Texte cité:
━━━━━━━━━━━━━━━━━━━━━━━━━━━━━━

En quoi la musique d’un documentaire animalier est-elle particulière ?

Dans des films comme Microcosmos ou Le peuple migrateur, il y a très peu de paroles. Donc, la musique a une double fonction : commenter les images et tirer le film vers la fiction. Elle nous plonge dans un monde un peu fantastique, loin de la réalité. En tous cas, c’est ce que j’ai essayé de faire. Je pense que la musique, comme les sons, aident le spectateur à sentir que le film n’est pas seulement un documentaire animalier avec de belles images, mais vraiment un film de cinéma et de fiction. Elle est narrative, et en même temps, d’ambiance. Dans ce genre de films, les sons ont une part primordiale. Mélangés à la musique, ils créent un monde totalement subjectif. Après tout, pourquoi mettre de la musique sur des images d’insectes ou d’oiseaux ? Justement parce que ça aide à faire basculer le film dans un monde inventé, féérique, un peu comme un conte. Pour moi, ce sont d’ailleurs plus des contes animaliers que des documentaires.

━━━━━━━━━━━━━━━━━━━━━━━━━━━━━━

Jeu de données:
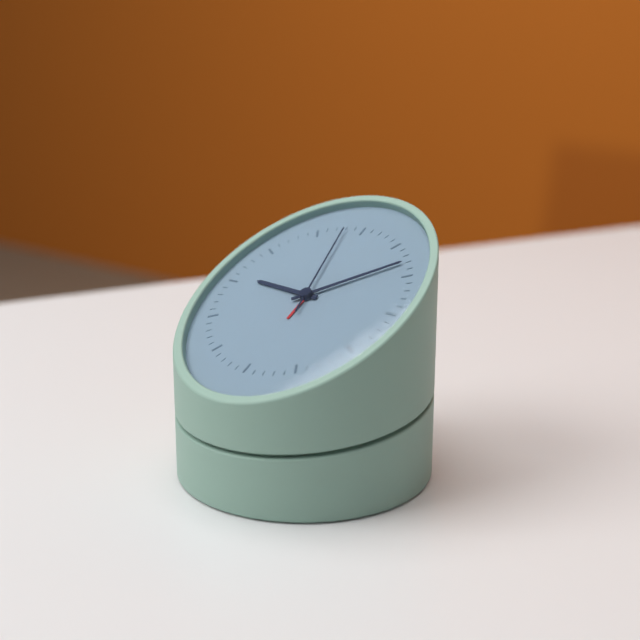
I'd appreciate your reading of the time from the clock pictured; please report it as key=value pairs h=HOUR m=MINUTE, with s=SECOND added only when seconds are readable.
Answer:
h=9 m=8 s=58
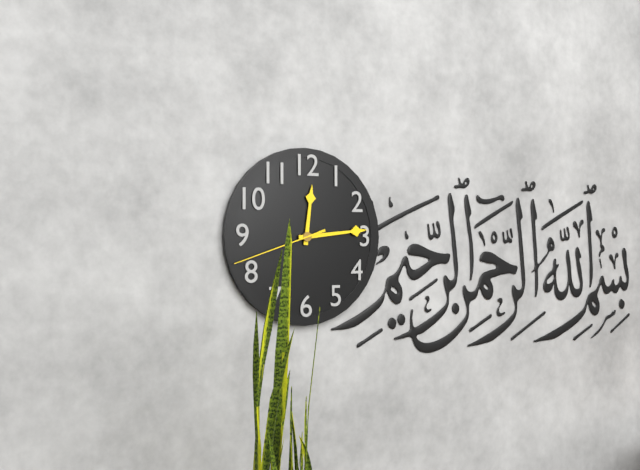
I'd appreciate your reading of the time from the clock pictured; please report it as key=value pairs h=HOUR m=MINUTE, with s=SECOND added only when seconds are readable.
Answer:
h=12 m=14 s=42
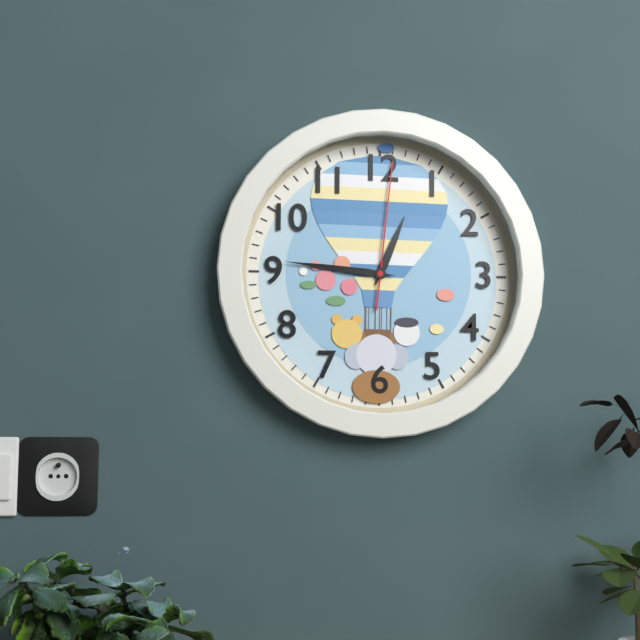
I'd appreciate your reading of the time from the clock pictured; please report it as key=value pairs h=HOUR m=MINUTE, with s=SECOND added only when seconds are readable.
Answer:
h=12 m=46 s=1
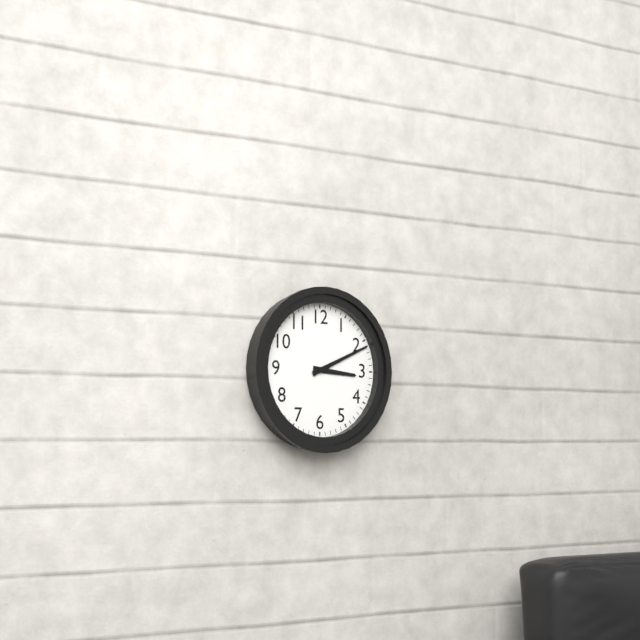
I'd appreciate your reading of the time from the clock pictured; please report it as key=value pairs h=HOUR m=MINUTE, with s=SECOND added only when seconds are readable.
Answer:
h=3 m=11
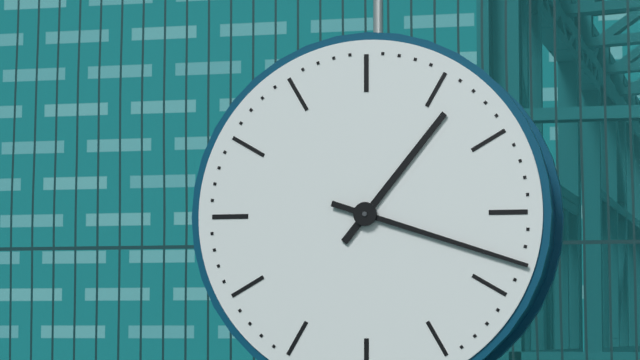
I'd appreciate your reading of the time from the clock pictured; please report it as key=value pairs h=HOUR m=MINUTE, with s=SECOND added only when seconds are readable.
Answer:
h=1 m=18
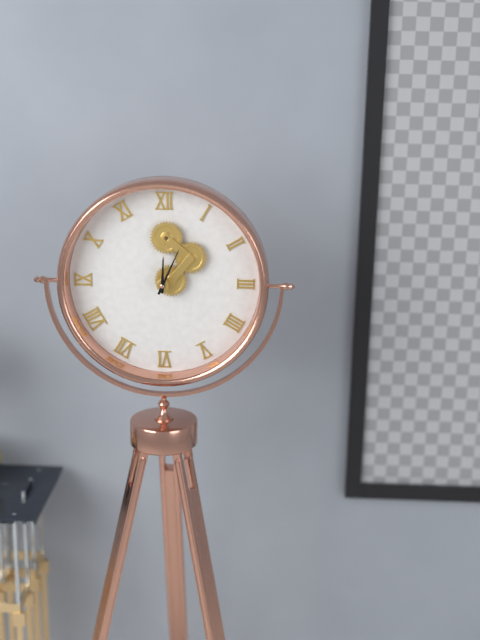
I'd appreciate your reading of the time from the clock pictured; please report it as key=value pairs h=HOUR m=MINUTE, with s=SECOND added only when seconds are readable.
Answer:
h=12 m=4
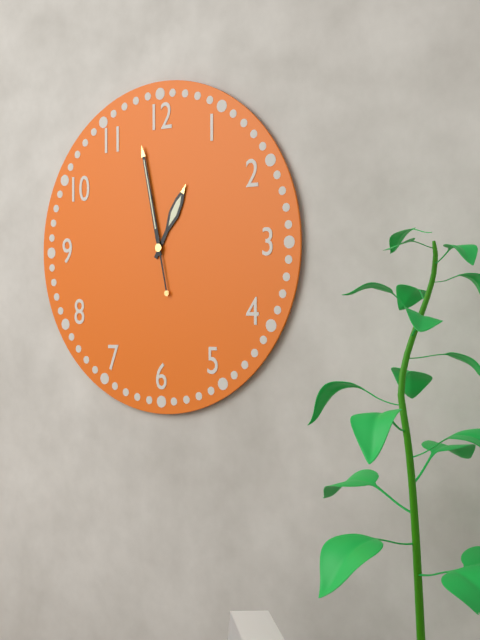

━━━━━━━━━━━━━━━━━━━━━━━━━━━━━━

Extrayez intégralement le texte sur la musique des documentaires animaliers, sans en modifier un seul mot. Le matériel ci-dessus provient d'une autre source.

En quoi la musique d’un documentaire animalier est-elle particulière ?

Dans des films comme Microcosmos ou Le peuple migrateur, il y a très peu de paroles. Donc, la musique a une double fonction : commenter les images et tirer le film vers la fiction. Elle nous plonge dans un monde un peu fantastique, loin de la réalité. En tous cas, c’est ce que j’ai essayé de faire. Je pense que la musique, comme les sons, aident le spectateur à sentir que le film n’est pas seulement un documentaire animalier avec de belles images, mais vraiment un film de cinéma et de fiction. Elle est narrative, et en même temps, d’ambiance. Dans ce genre de films, les sons ont une part primordiale. Mélangés à la musique, ils créent un monde totalement subjectif. Après tout, pourquoi mettre de la musique sur des images d’insectes ou d’oiseaux ? Justement parce que ça aide à faire basculer le film dans un monde inventé, féérique, un peu comme un conte. Pour moi, ce sont d’ailleurs plus des contes animaliers que des documentaires.